Oprah Winfrey claims to have been a victim of racism while shopping at a mall in Switzerland. Although the Swiss Tourism office was prompt in issuing an apology to Oprah, the event brings into question a trend of hostility towards foreigners in Switzerland.
The country recently voted to maintain restrictions placed on asylum seekers last June, eliminating military desertion as a reason for asylum and the ability (unique in Europe) to apply through Switzerland’s embassies.
The not-so-neutral rules add to a law first implemented in 1981, which has been periodically amended to increase limitations on foreigners seeking refuge in Switzerland.
Some towns want to segregate asylum seekers to live in designated areas—often old military barracks—and limit their ability to leave the compounds outside the hours of 9 a.m. to 5 p.m. They even seek to prevent asylum seekers from entering public spaces, such as pools, soccer pitches, libraries and retirement homes.
Opponents of the legislation—which passed with an overwhelming majority—deride the restrictions as unfair.
What's more, it may be overreaching.
According to human-rights advocacy group Human Rights Watch: “Under international law, Switzerland must formally justify any prohibition on free movement as the least restrictive measure necessary to protect national security, public order, or public health. In addition, any such policy may not discriminate between Swiss citizens and foreign nationals.”
The Swiss People’s Party (SPV), which supported the new measures, pushed for a constitutional referendum to ban minarets in Sweden in 2009. The referendum passed with over 50 percent voting in favor, but another attempt supported by the SPV, criticized in a report by Amnesty International, to outlaw full-face veils failed.
So where did all the anti-immigrant sentiment arise from?
Switzerland experienced a rise in refugees during the Kosovo conflict in 1999, but declined during the proceeding decade. The number of asylum seeker dropped precipitously this year, after rising sharply the wake of the Arab Spring uprisings.
Many Swiss fear a coming influx of immigrants, particularly from the Muslim world, for economic reasons, and also harbor widespread anti-Muslim feelings. The SVP has been adept at playing off a mix of religious tensions and xenophobia.

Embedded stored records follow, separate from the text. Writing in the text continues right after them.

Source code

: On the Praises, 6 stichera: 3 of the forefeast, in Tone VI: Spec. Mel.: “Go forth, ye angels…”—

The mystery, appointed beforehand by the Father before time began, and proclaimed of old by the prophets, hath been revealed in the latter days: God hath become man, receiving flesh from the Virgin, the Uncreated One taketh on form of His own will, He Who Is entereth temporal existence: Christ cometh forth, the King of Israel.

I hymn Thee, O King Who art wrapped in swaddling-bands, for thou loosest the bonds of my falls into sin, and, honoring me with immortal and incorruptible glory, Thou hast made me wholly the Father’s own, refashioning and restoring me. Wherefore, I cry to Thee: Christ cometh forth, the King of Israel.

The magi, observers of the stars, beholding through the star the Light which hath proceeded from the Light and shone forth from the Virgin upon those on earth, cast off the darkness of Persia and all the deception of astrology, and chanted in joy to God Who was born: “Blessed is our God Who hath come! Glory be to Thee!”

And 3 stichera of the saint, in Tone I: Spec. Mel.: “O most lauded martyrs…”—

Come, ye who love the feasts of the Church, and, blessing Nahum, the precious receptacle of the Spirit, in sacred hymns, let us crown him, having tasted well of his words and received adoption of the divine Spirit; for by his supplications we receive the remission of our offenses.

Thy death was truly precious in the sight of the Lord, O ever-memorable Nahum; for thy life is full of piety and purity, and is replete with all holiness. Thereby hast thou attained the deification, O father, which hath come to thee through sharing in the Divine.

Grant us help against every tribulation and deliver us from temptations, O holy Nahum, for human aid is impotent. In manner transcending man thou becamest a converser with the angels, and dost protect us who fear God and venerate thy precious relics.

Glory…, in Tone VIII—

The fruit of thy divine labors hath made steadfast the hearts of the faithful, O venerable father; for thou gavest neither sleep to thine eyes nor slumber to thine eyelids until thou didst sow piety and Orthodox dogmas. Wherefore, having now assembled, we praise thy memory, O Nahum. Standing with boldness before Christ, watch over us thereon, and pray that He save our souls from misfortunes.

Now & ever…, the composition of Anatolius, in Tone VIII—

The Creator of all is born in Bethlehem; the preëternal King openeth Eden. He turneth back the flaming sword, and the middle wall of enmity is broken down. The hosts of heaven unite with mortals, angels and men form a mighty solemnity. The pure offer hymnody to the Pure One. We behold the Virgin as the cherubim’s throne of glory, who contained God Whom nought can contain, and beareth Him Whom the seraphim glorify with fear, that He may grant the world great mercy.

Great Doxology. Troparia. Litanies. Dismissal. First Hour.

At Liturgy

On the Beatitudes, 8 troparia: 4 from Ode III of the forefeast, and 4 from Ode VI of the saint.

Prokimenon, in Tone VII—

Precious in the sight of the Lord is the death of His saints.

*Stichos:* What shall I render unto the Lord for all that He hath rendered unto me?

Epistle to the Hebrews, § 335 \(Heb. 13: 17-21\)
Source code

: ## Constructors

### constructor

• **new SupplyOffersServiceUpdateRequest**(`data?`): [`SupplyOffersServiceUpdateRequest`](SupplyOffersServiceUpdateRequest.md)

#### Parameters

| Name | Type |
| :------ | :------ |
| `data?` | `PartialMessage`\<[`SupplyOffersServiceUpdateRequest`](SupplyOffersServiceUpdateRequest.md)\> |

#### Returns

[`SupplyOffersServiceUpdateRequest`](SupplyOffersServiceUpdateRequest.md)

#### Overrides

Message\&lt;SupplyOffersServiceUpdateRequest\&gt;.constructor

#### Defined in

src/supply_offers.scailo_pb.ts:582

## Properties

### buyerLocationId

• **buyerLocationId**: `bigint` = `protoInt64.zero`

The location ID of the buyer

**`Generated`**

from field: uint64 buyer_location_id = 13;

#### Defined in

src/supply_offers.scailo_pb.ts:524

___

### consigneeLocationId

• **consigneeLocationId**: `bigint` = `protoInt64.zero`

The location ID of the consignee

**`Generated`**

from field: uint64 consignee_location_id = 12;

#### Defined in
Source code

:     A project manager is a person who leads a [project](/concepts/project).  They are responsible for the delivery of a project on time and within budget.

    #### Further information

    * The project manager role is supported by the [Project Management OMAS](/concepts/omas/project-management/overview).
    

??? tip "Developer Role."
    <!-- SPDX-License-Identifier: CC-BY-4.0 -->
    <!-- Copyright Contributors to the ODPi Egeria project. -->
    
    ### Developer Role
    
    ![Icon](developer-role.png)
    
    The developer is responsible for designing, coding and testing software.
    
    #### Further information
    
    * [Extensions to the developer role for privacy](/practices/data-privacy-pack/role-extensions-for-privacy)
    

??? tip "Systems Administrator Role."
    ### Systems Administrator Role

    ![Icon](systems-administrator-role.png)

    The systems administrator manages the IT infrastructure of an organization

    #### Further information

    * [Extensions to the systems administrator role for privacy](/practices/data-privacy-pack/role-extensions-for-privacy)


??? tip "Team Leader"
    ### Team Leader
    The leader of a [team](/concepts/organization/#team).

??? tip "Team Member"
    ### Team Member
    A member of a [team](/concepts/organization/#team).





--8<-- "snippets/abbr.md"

Switzerland’s Supreme Court ruled in 2003 that town councils voting to decide on granting individuals citizenship was unconstitutional. A failed referendum in 2008, initiated by the SVP, attempted to make the votes legal again.
Naturalization laws in Switzerland are some of the most stringent in the world. A law backed by the SVP prevents “convenience” marriages by outlawing foreigners from marrying Swiss citizens without a visa.
Switzerland’s net migration rate, the effect of migration on population change, is the third highest in Europe, trailing only Luxembourg and Spain. There are over 50,000 refugees in Switzerland, according to the UN Refugee Agency. With 332 asylum seekers per capita, Switzerland’s rate is double the European average.
The recent exclusion of military desertion as a reason for granting asylum was particularly harmful to applicants from Eritrea, which make up the largest portion of Switzerland's asylum-seekers.
In April, Switzerland reached an agreement with the European Union to restrict the total number of asylum seekers from all EU countries not capped under earlier arrangements.